§ PROBLEMS AND TASKS:
- A) Please copy the week-ahead market commentary word for word, starting with "The Week Ahead" and going on through "in the week.".
- B) Write the next part of the week-ahead market commentary, picking up after its final sentence.

The Week Ahead
As we move towards the end of February there are several focal points for market participation. In particular, developments on the Covid pandemic will be critical – including UK Prime Minister Johnson's roadmap out of the lockdown – as well as a summit of EU leaders later in the week.
On top of this, investors will be focusing on US stimulus, with the potential for a floor vote in the House of Representatives at the end of the week, as well as remarks from Fed Chair Powell and ECB President Lagarde. Finally, earnings season will continue, with 64 S&P 500 companies reporting.
After a week of heated rates debate, it's becoming apparent that reflation will likely be the central theme of 2021. Many investors started to price higher inflation along with more robust growth rates, particularly in the US, on the back of an ultra-accommodative monetary and fiscal backdrop. And just because there were a few misses on weekly US jobs data report – a direct consequence of mobility restrictions resulting in a servicing sector malaise – it doesn't mean we aren’t on the road to inflationary fireworks.

§ MATERIAL PROVIDED:
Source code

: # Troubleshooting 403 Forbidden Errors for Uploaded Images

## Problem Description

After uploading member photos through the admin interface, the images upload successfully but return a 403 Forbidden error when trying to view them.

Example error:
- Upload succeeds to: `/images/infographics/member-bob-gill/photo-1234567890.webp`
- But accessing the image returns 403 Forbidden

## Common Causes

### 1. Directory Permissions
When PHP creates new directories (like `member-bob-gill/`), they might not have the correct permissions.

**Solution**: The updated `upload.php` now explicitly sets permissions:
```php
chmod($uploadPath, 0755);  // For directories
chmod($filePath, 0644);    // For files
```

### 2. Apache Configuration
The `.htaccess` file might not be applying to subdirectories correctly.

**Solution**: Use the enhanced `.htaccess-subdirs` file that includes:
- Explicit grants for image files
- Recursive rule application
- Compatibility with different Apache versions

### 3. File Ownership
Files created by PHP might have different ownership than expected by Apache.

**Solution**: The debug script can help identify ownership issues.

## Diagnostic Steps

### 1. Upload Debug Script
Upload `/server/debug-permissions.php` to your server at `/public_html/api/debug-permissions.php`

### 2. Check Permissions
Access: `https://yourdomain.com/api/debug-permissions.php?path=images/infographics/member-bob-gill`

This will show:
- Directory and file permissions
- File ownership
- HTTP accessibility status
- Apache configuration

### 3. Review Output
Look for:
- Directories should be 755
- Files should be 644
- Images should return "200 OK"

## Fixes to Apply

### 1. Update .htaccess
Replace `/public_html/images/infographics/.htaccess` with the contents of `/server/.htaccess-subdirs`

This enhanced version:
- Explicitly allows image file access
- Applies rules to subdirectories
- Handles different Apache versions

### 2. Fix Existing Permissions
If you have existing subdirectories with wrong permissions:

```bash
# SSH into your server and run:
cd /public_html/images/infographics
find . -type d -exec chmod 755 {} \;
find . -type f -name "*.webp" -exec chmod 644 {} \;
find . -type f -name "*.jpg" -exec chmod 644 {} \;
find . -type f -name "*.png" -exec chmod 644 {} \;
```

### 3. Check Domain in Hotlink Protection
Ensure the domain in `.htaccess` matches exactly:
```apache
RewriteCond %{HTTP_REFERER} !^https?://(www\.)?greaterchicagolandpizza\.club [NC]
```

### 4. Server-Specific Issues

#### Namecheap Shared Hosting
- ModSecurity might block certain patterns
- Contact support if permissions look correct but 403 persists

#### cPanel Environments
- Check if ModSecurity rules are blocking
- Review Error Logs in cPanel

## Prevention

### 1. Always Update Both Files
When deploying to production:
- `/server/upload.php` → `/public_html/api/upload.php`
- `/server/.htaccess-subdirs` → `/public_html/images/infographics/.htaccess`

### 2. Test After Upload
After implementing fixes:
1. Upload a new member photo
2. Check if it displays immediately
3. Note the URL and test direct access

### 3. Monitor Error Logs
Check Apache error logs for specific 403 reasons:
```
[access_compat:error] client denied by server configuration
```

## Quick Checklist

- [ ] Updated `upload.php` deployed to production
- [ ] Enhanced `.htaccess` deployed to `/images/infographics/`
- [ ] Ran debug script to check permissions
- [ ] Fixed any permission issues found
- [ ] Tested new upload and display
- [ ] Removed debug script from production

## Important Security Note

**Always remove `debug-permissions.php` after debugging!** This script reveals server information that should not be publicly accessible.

§ ACTIVITY ANSWERS:
- A)
The Week Ahead
As we move towards the end of February there are several focal points for market participation. In particular, developments on the Covid pandemic will be critical – including UK Prime Minister Johnson's roadmap out of the lockdown – as well as a summit of EU leaders later in the week.

- B)
But it does seem we continue to see-saw between higher rates being the harbinger of doom to the markets being able to handle higher yields. The thorny point is trying to pick a number out of a hat that will cause maximum market discomfort as the stock markets don't like rapidly rising real yields. I stress "rapidly" here as I think the market can handle even higher rates (+1.5 %) if the economic condition remains supportive and the rise is gradual. The long-term balancing act suggests any risk market can stay at lofty levels, provided the macro conditions remain well supported.
Not out of the woods, but optimistic and despite resilient manufacturing, restriction-related services weakness kept the composite PMI in contractionary territory. The flash Eurozone Composite PMI rose by 0.3 points to 48.1 in February, suggesting ongoing economic activity contraction. The sharp divergence between strong manufacturing and weak services have been a worrying and consistent feature during the Covid-crisis, and even post-crisis in China.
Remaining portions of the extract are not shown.